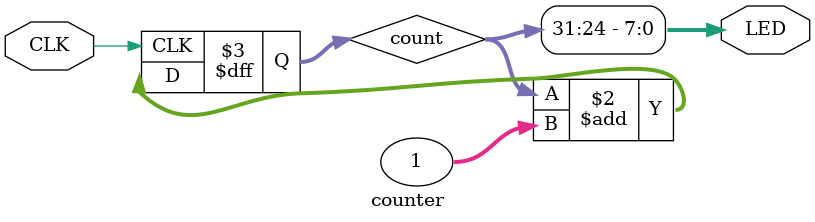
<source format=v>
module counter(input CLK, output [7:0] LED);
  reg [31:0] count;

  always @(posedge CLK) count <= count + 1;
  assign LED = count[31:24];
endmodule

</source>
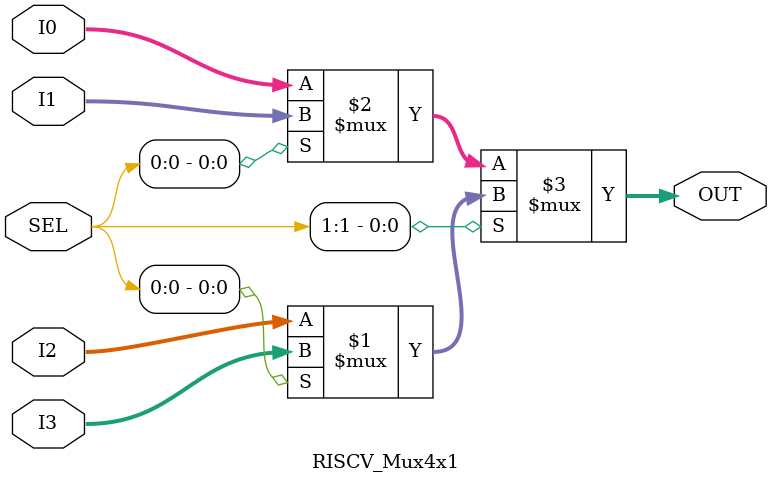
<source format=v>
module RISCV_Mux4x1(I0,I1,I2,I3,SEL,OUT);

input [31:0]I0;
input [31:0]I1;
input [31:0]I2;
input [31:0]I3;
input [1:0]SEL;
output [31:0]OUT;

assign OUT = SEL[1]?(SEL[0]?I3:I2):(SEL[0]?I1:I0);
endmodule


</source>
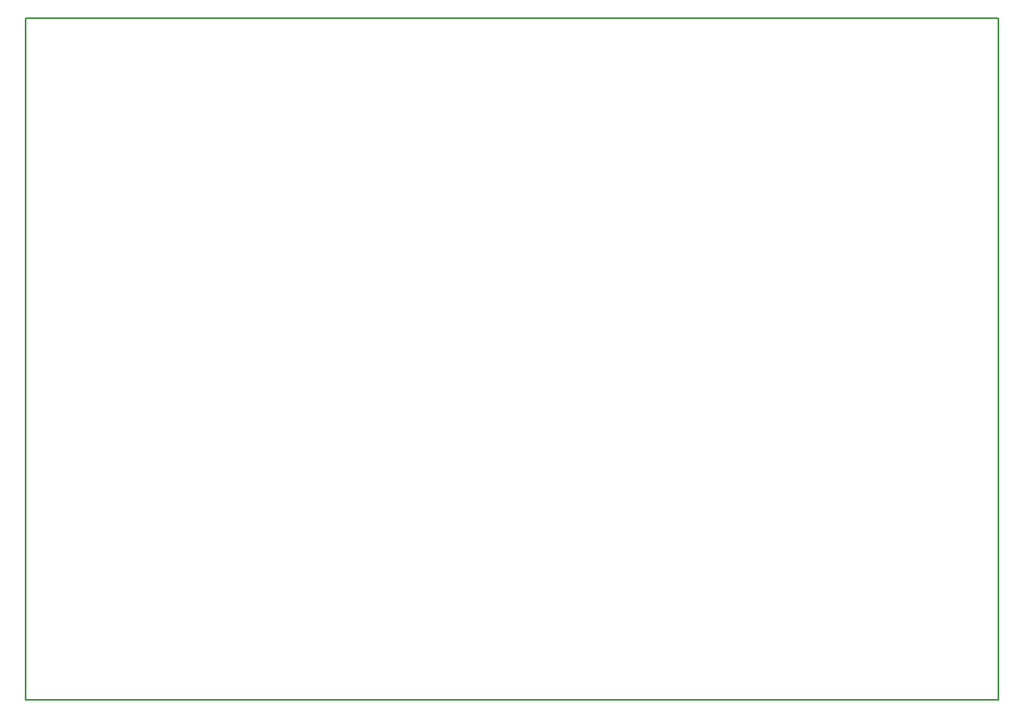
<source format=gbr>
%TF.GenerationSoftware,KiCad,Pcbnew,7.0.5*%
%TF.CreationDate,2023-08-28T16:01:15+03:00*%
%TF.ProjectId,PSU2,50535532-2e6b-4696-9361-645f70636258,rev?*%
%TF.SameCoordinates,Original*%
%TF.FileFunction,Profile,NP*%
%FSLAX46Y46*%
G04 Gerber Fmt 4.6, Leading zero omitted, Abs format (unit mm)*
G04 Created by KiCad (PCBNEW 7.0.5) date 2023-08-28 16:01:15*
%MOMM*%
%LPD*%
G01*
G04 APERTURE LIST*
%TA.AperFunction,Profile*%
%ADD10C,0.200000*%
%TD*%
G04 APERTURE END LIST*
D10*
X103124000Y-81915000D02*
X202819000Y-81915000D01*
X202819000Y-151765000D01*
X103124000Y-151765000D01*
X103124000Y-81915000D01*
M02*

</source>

==

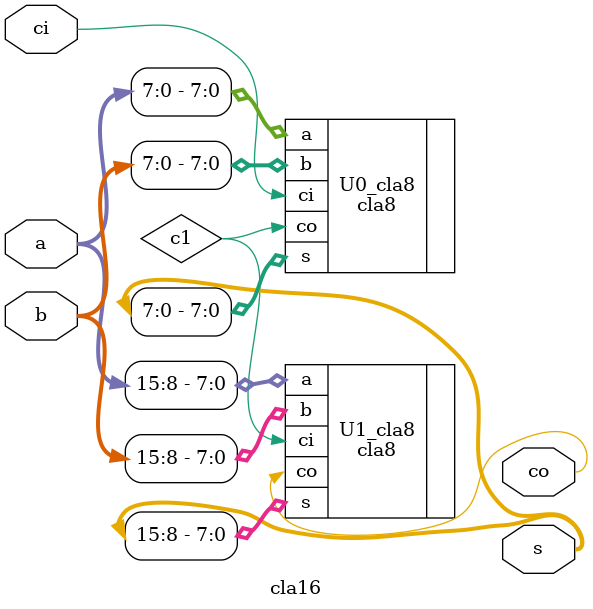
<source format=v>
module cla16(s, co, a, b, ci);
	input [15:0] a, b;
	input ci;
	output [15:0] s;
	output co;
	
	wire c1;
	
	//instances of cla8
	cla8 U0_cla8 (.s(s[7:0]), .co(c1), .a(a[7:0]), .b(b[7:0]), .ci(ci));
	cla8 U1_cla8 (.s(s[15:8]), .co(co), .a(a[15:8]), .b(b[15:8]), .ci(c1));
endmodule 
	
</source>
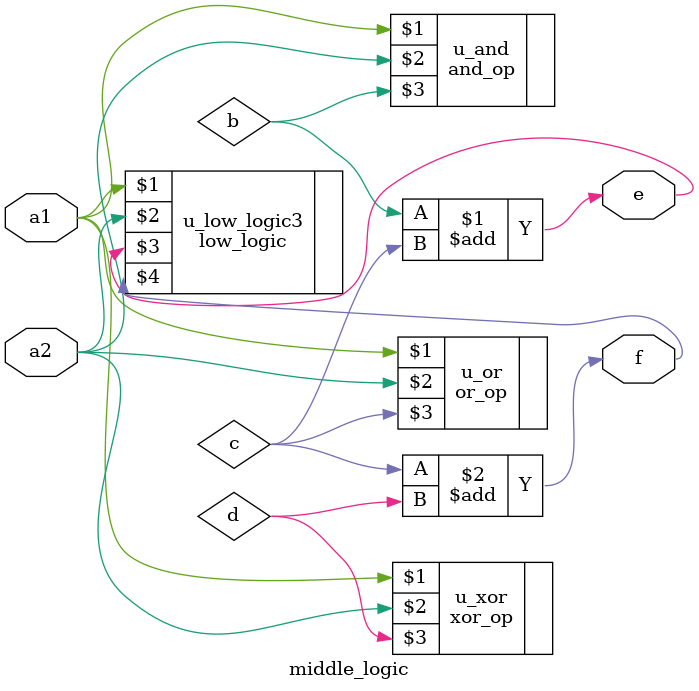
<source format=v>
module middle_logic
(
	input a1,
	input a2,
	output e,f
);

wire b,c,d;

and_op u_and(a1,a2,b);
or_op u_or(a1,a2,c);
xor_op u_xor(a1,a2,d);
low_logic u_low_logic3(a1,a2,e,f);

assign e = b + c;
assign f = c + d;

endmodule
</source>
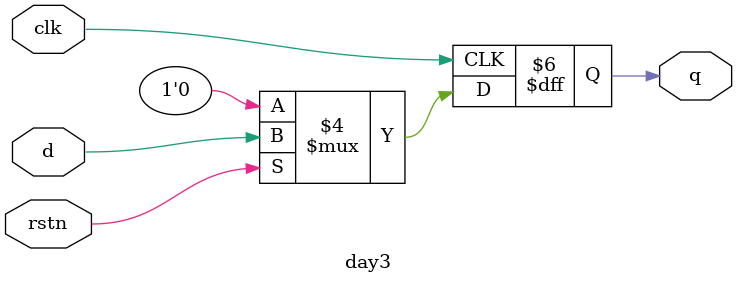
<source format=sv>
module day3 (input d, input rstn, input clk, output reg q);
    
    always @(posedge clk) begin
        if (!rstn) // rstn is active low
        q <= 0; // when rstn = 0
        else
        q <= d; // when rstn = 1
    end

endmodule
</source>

Your instructions:
Among the records above, find each line holding "KiCad" and list it.

Finished task:
%TF.GenerationSoftware,KiCad,Pcbnew,7.0.5*%
G04 Created by KiCad (PCBNEW 7.0.5) date 2023-08-28 16:01:15*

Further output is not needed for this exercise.